Dataset extract section start
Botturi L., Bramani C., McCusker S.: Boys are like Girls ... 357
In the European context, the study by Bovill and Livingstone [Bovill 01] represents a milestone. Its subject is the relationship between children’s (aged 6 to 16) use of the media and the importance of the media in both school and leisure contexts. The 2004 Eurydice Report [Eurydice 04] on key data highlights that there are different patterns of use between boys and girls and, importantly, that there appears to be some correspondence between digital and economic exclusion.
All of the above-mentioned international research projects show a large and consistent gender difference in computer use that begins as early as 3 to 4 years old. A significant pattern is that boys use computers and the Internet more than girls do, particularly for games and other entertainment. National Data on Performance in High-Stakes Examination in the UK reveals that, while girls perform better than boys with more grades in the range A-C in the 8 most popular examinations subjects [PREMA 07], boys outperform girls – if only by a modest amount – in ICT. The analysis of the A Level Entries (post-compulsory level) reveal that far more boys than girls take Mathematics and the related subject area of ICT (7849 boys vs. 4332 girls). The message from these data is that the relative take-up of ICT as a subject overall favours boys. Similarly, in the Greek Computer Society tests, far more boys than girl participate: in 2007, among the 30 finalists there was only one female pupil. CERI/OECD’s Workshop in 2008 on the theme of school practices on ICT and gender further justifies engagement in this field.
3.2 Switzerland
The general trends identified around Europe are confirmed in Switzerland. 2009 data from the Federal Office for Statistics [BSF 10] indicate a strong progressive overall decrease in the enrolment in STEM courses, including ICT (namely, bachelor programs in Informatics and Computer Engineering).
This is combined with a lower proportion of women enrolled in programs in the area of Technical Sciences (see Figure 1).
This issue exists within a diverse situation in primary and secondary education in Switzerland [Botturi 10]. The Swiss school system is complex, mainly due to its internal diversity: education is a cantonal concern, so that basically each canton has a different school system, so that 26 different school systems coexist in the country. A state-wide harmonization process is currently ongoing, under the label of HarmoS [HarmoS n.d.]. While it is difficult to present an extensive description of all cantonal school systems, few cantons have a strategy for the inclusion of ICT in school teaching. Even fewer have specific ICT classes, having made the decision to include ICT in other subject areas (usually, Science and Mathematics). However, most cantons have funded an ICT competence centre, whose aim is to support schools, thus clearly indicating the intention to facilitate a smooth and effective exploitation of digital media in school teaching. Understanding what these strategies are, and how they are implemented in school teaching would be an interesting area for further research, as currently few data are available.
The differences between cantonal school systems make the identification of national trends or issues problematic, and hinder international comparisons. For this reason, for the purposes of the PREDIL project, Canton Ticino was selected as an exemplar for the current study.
Dataset extract section end
◆ Task description
Return the records in full. Omit nothing.

◆ The completed task
Botturi L., Bramani C., McCusker S.: Boys are like Girls ... 357
In the European context, the study by Bovill and Livingstone [Bovill 01] represents a milestone. Its subject is the relationship between children’s (aged 6 to 16) use of the media and the importance of the media in both school and leisure contexts. The 2004 Eurydice Report [Eurydice 04] on key data highlights that there are different patterns of use between boys and girls and, importantly, that there appears to be some correspondence between digital and economic exclusion.
All of the above-mentioned international research projects show a large and consistent gender difference in computer use that begins as early as 3 to 4 years old. A significant pattern is that boys use computers and the Internet more than girls do, particularly for games and other entertainment. National Data on Performance in High-Stakes Examination in the UK reveals that, while girls perform better than boys with more grades in the range A-C in the 8 most popular examinations subjects [PREMA 07], boys outperform girls – if only by a modest amount – in ICT. The analysis of the A Level Entries (post-compulsory level) reveal that far more boys than girls take Mathematics and the related subject area of ICT (7849 boys vs. 4332 girls). The message from these data is that the relative take-up of ICT as a subject overall favours boys. Similarly, in the Greek Computer Society tests, far more boys than girl participate: in 2007, among the 30 finalists there was only one female pupil. CERI/OECD’s Workshop in 2008 on the theme of school practices on ICT and gender further justifies engagement in this field.
3.2 Switzerland
The general trends identified around Europe are confirmed in Switzerland. 2009 data from the Federal Office for Statistics [BSF 10] indicate a strong progressive overall decrease in the enrolment in STEM courses, including ICT (namely, bachelor programs in Informatics and Computer Engineering).
This is combined with a lower proportion of women enrolled in programs in the area of Technical Sciences (see Figure 1).
This issue exists within a diverse situation in primary and secondary education in Switzerland [Botturi 10]. The Swiss school system is complex, mainly due to its internal diversity: education is a cantonal concern, so that basically each canton has a different school system, so that 26 different school systems coexist in the country. A state-wide harmonization process is currently ongoing, under the label of HarmoS [HarmoS n.d.]. While it is difficult to present an extensive description of all cantonal school systems, few cantons have a strategy for the inclusion of ICT in school teaching. Even fewer have specific ICT classes, having made the decision to include ICT in other subject areas (usually, Science and Mathematics). However, most cantons have funded an ICT competence centre, whose aim is to support schools, thus clearly indicating the intention to facilitate a smooth and effective exploitation of digital media in school teaching. Understanding what these strategies are, and how they are implemented in school teaching would be an interesting area for further research, as currently few data are available.
The differences between cantonal school systems make the identification of national trends or issues problematic, and hinder international comparisons. For this reason, for the purposes of the PREDIL project, Canton Ticino was selected as an exemplar for the current study.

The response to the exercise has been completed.